TASK BRIEF: From the entries below, retype only the lines from the one with "741 314 4.25" through the one with "276 154 225.15", exactly as written.

RECORDS FOR THE EXERCISE:
——————————

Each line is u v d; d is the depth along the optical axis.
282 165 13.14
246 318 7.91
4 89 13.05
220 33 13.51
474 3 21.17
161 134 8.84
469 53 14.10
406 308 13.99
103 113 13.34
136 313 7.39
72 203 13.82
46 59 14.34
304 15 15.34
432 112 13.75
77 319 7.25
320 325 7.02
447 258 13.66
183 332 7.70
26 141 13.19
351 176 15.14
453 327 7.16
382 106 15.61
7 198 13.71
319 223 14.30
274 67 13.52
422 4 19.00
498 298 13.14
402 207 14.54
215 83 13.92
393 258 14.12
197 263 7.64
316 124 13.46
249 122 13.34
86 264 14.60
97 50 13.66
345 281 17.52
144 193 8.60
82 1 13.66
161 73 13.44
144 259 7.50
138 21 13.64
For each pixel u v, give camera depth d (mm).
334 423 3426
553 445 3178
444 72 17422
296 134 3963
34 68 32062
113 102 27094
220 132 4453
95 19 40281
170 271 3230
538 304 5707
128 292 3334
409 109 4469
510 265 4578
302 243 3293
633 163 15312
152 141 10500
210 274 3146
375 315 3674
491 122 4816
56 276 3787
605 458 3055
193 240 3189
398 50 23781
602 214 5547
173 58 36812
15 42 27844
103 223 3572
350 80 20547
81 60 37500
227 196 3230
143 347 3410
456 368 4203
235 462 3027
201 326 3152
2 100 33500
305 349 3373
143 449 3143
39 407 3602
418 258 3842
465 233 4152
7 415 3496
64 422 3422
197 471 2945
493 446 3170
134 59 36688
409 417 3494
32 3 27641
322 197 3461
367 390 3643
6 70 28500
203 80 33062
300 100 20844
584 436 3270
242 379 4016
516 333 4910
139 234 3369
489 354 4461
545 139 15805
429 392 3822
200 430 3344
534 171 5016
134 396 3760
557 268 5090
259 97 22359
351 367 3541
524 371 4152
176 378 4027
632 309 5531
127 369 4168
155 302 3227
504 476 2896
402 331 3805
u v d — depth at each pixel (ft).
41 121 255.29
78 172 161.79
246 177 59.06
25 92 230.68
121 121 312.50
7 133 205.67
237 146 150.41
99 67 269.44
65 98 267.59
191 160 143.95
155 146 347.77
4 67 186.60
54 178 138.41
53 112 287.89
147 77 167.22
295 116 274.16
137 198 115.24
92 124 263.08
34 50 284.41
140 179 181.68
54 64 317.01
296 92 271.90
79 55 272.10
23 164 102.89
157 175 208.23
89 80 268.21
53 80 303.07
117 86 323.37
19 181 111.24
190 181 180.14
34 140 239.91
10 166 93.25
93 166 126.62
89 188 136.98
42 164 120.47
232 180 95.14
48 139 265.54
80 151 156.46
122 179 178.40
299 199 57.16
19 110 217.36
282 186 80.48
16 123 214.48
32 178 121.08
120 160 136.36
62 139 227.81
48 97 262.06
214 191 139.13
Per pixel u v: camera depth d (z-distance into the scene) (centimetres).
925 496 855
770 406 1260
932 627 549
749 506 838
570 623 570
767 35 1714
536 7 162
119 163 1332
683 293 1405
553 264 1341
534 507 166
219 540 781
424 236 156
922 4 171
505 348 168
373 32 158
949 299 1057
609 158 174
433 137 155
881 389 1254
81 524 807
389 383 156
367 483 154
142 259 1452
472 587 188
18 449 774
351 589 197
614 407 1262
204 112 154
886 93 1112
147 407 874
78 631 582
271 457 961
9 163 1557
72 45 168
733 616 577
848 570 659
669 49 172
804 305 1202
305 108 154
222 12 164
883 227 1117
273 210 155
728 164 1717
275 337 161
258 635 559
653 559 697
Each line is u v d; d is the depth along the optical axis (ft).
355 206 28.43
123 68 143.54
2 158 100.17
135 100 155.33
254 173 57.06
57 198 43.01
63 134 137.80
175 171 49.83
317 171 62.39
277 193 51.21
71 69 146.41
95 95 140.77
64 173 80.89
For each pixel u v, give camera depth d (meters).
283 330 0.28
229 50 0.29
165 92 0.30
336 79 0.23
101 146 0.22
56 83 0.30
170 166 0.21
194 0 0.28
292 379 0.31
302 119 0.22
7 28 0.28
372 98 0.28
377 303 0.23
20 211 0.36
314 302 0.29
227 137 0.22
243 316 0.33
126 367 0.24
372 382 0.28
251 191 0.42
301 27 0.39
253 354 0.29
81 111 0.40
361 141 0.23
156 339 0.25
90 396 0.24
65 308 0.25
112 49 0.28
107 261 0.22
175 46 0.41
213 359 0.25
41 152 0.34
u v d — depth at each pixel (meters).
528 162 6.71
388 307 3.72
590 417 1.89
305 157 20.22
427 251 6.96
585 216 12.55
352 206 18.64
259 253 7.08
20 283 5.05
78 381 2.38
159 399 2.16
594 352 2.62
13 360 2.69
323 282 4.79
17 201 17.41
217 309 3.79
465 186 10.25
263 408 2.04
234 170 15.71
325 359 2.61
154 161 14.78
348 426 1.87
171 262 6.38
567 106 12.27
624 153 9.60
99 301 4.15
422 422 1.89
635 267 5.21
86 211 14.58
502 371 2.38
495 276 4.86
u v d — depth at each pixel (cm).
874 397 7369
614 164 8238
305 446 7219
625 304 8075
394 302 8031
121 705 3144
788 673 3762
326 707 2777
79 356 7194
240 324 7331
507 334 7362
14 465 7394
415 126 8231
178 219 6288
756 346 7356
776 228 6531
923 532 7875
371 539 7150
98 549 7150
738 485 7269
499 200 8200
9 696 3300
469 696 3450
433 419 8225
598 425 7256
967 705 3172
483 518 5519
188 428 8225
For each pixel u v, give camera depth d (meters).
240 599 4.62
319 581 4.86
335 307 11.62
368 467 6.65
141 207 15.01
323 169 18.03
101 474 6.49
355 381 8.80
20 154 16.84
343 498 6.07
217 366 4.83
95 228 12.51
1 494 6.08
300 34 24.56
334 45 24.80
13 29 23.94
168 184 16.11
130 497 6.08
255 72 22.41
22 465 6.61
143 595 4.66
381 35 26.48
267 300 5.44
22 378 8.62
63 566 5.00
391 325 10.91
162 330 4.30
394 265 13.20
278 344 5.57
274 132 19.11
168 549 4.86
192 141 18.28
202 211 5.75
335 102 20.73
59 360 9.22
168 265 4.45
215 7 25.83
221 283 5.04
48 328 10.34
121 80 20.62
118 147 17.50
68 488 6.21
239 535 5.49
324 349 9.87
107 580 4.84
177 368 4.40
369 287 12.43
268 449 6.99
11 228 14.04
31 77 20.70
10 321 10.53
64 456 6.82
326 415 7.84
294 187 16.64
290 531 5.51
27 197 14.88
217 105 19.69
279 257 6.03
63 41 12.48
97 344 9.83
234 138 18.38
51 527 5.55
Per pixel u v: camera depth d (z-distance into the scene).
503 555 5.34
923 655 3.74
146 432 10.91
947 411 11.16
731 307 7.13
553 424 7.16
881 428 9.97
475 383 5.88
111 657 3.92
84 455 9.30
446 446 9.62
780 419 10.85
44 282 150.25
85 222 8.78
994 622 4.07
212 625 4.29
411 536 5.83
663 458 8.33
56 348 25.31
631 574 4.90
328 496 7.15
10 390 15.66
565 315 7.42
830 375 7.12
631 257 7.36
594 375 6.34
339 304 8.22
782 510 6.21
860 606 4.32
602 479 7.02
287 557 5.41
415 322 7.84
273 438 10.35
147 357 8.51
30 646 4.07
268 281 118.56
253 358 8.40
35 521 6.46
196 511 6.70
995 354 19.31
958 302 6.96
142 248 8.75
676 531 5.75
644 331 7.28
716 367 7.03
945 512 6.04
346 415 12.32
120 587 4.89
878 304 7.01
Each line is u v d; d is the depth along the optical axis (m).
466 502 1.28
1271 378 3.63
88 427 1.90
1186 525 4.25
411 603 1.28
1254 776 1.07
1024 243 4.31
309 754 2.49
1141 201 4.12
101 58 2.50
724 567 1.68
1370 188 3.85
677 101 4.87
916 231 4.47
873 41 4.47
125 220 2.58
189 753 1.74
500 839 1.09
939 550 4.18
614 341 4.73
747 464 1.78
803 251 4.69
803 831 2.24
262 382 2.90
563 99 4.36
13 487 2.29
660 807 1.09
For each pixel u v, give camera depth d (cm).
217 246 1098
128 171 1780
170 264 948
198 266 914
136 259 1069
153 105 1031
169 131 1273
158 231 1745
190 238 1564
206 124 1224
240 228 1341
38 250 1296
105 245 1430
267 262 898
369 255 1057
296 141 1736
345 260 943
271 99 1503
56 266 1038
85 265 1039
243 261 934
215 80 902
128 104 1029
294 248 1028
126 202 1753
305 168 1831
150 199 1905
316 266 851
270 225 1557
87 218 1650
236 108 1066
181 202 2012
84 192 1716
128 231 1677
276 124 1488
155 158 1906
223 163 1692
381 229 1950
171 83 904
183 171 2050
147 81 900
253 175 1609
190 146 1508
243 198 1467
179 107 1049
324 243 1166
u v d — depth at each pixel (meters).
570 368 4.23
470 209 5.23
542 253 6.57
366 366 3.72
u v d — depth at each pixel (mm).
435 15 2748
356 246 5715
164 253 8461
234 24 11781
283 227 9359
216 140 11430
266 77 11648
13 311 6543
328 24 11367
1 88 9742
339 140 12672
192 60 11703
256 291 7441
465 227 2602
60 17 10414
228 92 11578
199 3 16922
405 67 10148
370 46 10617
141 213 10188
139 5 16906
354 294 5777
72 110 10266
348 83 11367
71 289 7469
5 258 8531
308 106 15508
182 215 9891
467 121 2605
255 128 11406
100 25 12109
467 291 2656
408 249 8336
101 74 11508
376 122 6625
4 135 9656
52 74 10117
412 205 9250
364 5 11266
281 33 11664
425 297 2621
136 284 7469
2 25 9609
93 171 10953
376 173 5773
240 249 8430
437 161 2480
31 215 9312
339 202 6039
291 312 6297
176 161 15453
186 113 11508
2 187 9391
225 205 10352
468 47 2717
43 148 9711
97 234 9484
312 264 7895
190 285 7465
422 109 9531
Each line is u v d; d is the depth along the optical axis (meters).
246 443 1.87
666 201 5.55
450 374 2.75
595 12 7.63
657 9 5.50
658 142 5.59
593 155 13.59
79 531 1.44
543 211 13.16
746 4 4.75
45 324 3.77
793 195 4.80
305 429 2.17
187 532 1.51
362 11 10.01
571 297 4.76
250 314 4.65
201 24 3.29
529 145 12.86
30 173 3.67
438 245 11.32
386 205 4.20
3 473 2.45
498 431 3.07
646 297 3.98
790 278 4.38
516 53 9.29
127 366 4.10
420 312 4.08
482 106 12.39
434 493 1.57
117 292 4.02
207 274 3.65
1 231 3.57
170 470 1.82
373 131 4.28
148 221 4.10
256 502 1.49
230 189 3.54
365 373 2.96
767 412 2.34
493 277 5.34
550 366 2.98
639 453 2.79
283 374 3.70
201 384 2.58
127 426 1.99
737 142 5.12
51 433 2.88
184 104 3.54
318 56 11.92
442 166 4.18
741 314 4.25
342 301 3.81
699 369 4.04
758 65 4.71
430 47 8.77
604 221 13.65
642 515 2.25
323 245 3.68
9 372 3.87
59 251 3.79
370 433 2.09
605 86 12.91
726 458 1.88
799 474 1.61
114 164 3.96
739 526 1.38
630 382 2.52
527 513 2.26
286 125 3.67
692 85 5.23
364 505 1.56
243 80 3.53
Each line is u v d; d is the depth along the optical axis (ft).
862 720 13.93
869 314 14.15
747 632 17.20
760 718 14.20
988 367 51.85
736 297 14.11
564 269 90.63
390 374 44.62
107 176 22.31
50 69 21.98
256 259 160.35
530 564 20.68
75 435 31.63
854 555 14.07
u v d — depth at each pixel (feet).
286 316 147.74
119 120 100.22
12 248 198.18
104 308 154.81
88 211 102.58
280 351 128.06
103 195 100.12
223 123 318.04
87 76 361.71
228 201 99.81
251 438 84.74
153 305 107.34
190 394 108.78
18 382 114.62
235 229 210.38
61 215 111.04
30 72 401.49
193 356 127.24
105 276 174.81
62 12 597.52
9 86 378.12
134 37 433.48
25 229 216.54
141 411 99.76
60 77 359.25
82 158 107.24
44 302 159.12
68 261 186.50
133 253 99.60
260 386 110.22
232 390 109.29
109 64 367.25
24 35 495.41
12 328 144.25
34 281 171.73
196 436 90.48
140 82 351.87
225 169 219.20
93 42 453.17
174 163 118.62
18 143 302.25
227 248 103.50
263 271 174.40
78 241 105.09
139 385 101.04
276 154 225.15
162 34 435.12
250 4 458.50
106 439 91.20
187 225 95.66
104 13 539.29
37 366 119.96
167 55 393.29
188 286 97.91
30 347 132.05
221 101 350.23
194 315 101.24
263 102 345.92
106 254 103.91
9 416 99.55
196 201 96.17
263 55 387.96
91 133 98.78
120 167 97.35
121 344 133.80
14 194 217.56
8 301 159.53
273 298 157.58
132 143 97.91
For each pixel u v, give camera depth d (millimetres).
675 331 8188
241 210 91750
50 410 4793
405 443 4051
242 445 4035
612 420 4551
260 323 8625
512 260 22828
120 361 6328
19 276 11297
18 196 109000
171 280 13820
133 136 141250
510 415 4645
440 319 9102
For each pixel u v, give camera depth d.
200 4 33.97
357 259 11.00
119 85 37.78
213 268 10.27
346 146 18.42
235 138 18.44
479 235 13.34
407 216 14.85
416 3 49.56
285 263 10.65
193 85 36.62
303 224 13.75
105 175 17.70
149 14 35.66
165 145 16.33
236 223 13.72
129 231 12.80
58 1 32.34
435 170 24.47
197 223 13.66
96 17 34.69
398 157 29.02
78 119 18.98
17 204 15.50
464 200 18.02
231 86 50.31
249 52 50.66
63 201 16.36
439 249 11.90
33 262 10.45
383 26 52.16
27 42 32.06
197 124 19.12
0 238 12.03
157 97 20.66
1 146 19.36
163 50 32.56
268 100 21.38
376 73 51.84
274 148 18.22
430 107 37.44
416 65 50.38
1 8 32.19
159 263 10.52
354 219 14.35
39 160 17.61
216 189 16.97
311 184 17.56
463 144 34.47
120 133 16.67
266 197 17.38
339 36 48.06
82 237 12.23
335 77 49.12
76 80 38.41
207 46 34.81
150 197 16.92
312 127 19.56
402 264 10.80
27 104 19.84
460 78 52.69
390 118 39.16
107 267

——————————

WRITTEN RESPONSE:
741 314 4.25
342 301 3.81
699 369 4.04
758 65 4.71
430 47 8.77
604 221 13.65
642 515 2.25
323 245 3.68
9 372 3.87
59 251 3.79
370 433 2.09
605 86 12.91
726 458 1.88
799 474 1.61
114 164 3.96
739 526 1.38
630 382 2.52
527 513 2.26
286 125 3.67
692 85 5.23
364 505 1.56
243 80 3.53
Each line is u v d; d is the depth along the optical axis (ft).
862 720 13.93
869 314 14.15
747 632 17.20
760 718 14.20
988 367 51.85
736 297 14.11
564 269 90.63
390 374 44.62
107 176 22.31
50 69 21.98
256 259 160.35
530 564 20.68
75 435 31.63
854 555 14.07
u v d — depth at each pixel (feet).
286 316 147.74
119 120 100.22
12 248 198.18
104 308 154.81
88 211 102.58
280 351 128.06
103 195 100.12
223 123 318.04
87 76 361.71
228 201 99.81
251 438 84.74
153 305 107.34
190 394 108.78
18 382 114.62
235 229 210.38
61 215 111.04
30 72 401.49
193 356 127.24
105 276 174.81
62 12 597.52
9 86 378.12
134 37 433.48
25 229 216.54
141 411 99.76
60 77 359.25
82 158 107.24
44 302 159.12
68 261 186.50
133 253 99.60
260 386 110.22
232 390 109.29
109 64 367.25
24 35 495.41
12 328 144.25
34 281 171.73
196 436 90.48
140 82 351.87
225 169 219.20
93 42 453.17
174 163 118.62
18 143 302.25
227 248 103.50
263 271 174.40
78 241 105.09
139 385 101.04
276 154 225.15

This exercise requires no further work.